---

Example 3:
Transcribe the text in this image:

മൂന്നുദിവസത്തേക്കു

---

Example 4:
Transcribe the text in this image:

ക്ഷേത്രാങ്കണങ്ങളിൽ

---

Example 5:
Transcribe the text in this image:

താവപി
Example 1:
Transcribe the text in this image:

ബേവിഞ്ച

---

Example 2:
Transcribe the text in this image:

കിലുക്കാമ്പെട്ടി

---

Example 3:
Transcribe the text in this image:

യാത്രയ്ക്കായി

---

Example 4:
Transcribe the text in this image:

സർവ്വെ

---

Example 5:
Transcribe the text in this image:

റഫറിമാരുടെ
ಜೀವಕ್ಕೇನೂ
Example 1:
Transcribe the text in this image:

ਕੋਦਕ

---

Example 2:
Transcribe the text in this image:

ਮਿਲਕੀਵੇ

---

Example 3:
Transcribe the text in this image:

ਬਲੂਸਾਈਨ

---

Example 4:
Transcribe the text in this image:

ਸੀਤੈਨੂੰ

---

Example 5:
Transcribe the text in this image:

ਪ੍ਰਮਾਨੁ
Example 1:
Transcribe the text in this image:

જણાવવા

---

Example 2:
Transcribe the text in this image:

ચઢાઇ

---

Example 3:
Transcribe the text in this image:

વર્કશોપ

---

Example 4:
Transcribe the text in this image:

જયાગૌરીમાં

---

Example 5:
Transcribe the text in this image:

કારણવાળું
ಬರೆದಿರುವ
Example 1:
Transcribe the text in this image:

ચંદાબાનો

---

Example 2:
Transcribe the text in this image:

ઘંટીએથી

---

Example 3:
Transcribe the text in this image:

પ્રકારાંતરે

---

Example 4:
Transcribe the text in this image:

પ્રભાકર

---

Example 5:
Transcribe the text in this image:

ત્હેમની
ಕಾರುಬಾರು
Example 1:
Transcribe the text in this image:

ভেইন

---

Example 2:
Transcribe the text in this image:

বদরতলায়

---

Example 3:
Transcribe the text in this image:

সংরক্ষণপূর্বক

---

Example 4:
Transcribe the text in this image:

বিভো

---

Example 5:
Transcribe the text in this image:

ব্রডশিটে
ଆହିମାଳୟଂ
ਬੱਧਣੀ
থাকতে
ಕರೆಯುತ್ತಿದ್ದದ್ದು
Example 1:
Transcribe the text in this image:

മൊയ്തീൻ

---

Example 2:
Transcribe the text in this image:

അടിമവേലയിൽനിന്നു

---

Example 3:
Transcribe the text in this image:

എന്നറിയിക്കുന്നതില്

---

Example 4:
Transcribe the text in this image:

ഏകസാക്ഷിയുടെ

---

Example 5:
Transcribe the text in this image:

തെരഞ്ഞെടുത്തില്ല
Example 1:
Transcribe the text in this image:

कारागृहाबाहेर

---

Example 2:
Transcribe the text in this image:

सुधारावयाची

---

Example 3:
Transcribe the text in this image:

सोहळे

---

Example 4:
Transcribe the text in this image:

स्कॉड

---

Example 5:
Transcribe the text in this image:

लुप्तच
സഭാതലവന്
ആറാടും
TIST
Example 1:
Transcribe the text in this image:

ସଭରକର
* * * * *
HOW TO COMPLETE THIS TASK
Give again each line of the listing above, keeping every word the same.

RESULT BELOW
---

Example 3:
Transcribe the text in this image:

മൂന്നുദിവസത്തേക്കു

---

Example 4:
Transcribe the text in this image:

ക്ഷേത്രാങ്കണങ്ങളിൽ

---

Example 5:
Transcribe the text in this image:

താവപി
Example 1:
Transcribe the text in this image:

ബേവിഞ്ച

---

Example 2:
Transcribe the text in this image:

കിലുക്കാമ്പെട്ടി

---

Example 3:
Transcribe the text in this image:

യാത്രയ്ക്കായി

---

Example 4:
Transcribe the text in this image:

സർവ്വെ

---

Example 5:
Transcribe the text in this image:

റഫറിമാരുടെ
ಜೀವಕ್ಕೇನೂ
Example 1:
Transcribe the text in this image:

ਕੋਦਕ

---

Example 2:
Transcribe the text in this image:

ਮਿਲਕੀਵੇ

---

Example 3:
Transcribe the text in this image:

ਬਲੂਸਾਈਨ

---

Example 4:
Transcribe the text in this image:

ਸੀਤੈਨੂੰ

---

Example 5:
Transcribe the text in this image:

ਪ੍ਰਮਾਨੁ
Example 1:
Transcribe the text in this image:

જણાવવા

---

Example 2:
Transcribe the text in this image:

ચઢાઇ

---

Example 3:
Transcribe the text in this image:

વર્કશોપ

---

Example 4:
Transcribe the text in this image:

જયાગૌરીમાં

---

Example 5:
Transcribe the text in this image:

કારણવાળું
ಬರೆದಿರುವ
Example 1:
Transcribe the text in this image:

ચંદાબાનો

---

Example 2:
Transcribe the text in this image:

ઘંટીએથી

---

Example 3:
Transcribe the text in this image:

પ્રકારાંતરે

---

Example 4:
Transcribe the text in this image:

પ્રભાકર

---

Example 5:
Transcribe the text in this image:

ત્હેમની
ಕಾರುಬಾರು
Example 1:
Transcribe the text in this image:

ভেইন

---

Example 2:
Transcribe the text in this image:

বদরতলায়

---

Example 3:
Transcribe the text in this image:

সংরক্ষণপূর্বক

---

Example 4:
Transcribe the text in this image:

বিভো

---

Example 5:
Transcribe the text in this image:

ব্রডশিটে
ଆହିମାଳୟଂ
ਬੱਧਣੀ
থাকতে
ಕರೆಯುತ್ತಿದ್ದದ್ದು
Example 1:
Transcribe the text in this image:

മൊയ്തീൻ

---

Example 2:
Transcribe the text in this image:

അടിമവേലയിൽനിന്നു

---

Example 3:
Transcribe the text in this image:

എന്നറിയിക്കുന്നതില്

---

Example 4:
Transcribe the text in this image:

ഏകസാക്ഷിയുടെ

---

Example 5:
Transcribe the text in this image:

തെരഞ്ഞെടുത്തില്ല
Example 1:
Transcribe the text in this image:

कारागृहाबाहेर

---

Example 2:
Transcribe the text in this image:

सुधारावयाची

---

Example 3:
Transcribe the text in this image:

सोहळे

---

Example 4:
Transcribe the text in this image:

स्कॉड

---

Example 5:
Transcribe the text in this image:

लुप्तच
സഭാതലവന്
ആറാടും
TIST
Example 1:
Transcribe the text in this image:

ସଭରକର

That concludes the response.